# Free body Diagram Help

1. Nov 4, 2007

### crcowboyfan

1. The problem statement, all variables and given/known data

Hey guys. My Physics teacher gave us an assignment to make a Free Body Diagram poster. He didn't give us any specifics, just told us that we can do whatever we want. I'm a little confused as to what I should do and how to make one of these. Could you give me an example of a pretty simple FBD and how to make it?

Thanks!

2. Relevant equations

N/A

3. The attempt at a solution

N/A

2. Nov 4, 2007

### hotcommodity

In a free body diagram, you want to specify one object and separate it from everything else, hence the name "free-body." It would be good to indicate any forces acting on that body. Typical forces are the normal force and the weight force. It's also good to specify a coordinate system in your diagram. For a visual you can look here: http://en.wikipedia.org/wiki/Free_body_diagram

3. Nov 4, 2007

4. Nov 4, 2007

### crcowboyfan

Ok, but could you give me a real life situation that would be appropriate to make a FBD for?

Thanks for the help

5. Nov 4, 2007

### robphy

Suppose you sit on a frictionless slide in a playground.
Determine the forces applied on you [which can be used to predict your motion].

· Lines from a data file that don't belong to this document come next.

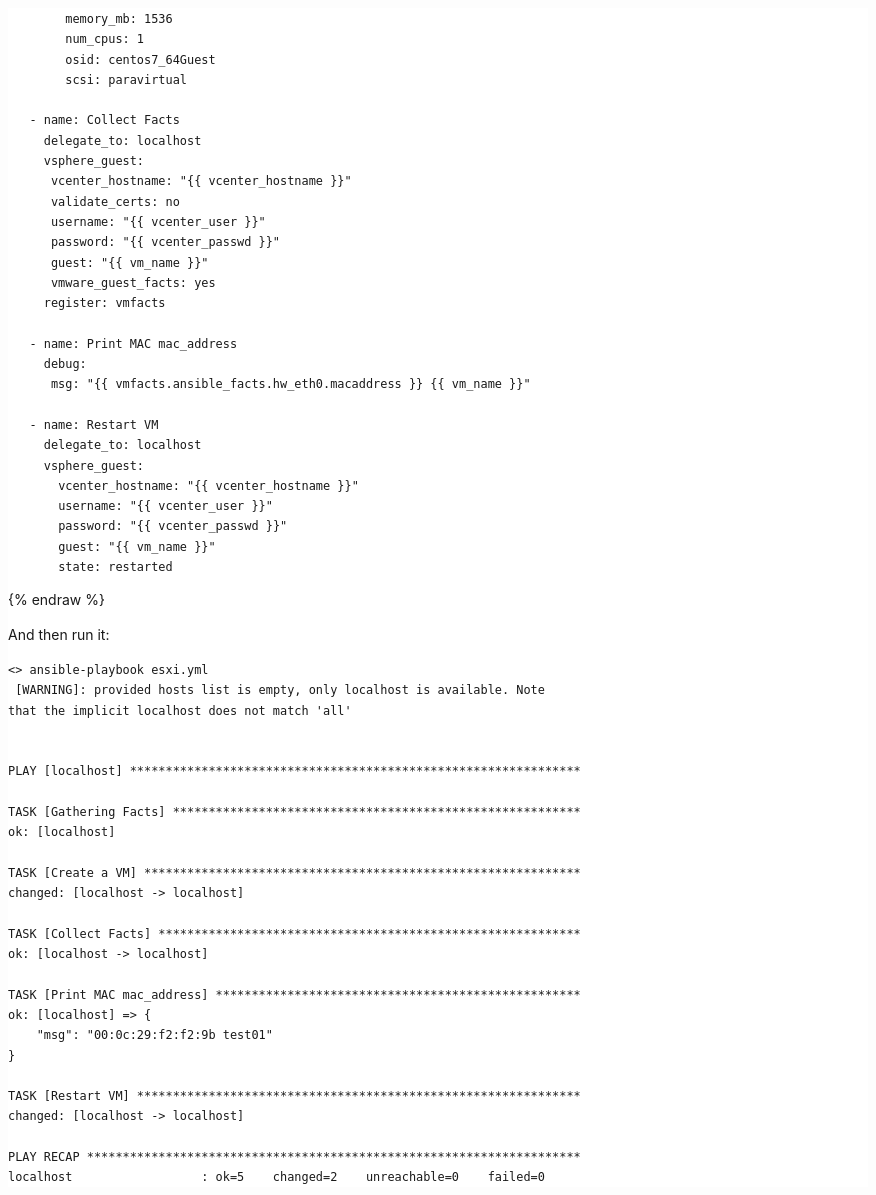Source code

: 	        memory_mb: 1536
	        num_cpus: 1
	        osid: centos7_64Guest
	        scsi: paravirtual

	   - name: Collect Facts
	     delegate_to: localhost
	     vsphere_guest:
	      vcenter_hostname: "{{ vcenter_hostname }}"
	      validate_certs: no
	      username: "{{ vcenter_user }}"
	      password: "{{ vcenter_passwd }}"
	      guest: "{{ vm_name }}"
	      vmware_guest_facts: yes
	     register: vmfacts

	   - name: Print MAC mac_address
	     debug:
	      msg: "{{ vmfacts.ansible_facts.hw_eth0.macaddress }} {{ vm_name }}"

	   - name: Restart VM
	     delegate_to: localhost
	     vsphere_guest:
	       vcenter_hostname: "{{ vcenter_hostname }}"
	       username: "{{ vcenter_user }}"
	       password: "{{ vcenter_passwd }}"
	       guest: "{{ vm_name }}"
	       state: restarted
{% endraw %}

And then run it:

	<> ansible-playbook esxi.yml
	 [WARNING]: provided hosts list is empty, only localhost is available. Note
	that the implicit localhost does not match 'all'


	PLAY [localhost] ***************************************************************

	TASK [Gathering Facts] *********************************************************
	ok: [localhost]

	TASK [Create a VM] *************************************************************
	changed: [localhost -> localhost]

	TASK [Collect Facts] ***********************************************************
	ok: [localhost -> localhost]

	TASK [Print MAC mac_address] ***************************************************
	ok: [localhost] => {
	    "msg": "00:0c:29:f2:f2:9b test01"
	}

	TASK [Restart VM] **************************************************************
	changed: [localhost -> localhost]

	PLAY RECAP *********************************************************************
	localhost                  : ok=5    changed=2    unreachable=0    failed=0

You might want to consider your preference of a steep slide vs. a not-so-steep slide.
How would you analyze these choices?

Last edited: Nov 4, 2007
6. Nov 4, 2007

7. Nov 4, 2007

### crcowboyfan

Thanks for the examples!

8. Nov 4, 2007

### crcowboyfan

Are weight and gravity used interchangeably?

9. Nov 4, 2007

### rocomath

10. Nov 4, 2007

### crcowboyfan

Ok so how does this look?

Last edited: Nov 4, 2007
11. Nov 4, 2007

### rocomath

how does what look?

lol

12. Nov 4, 2007

### crcowboyfan

Oh, it was working before. Let me rehost it.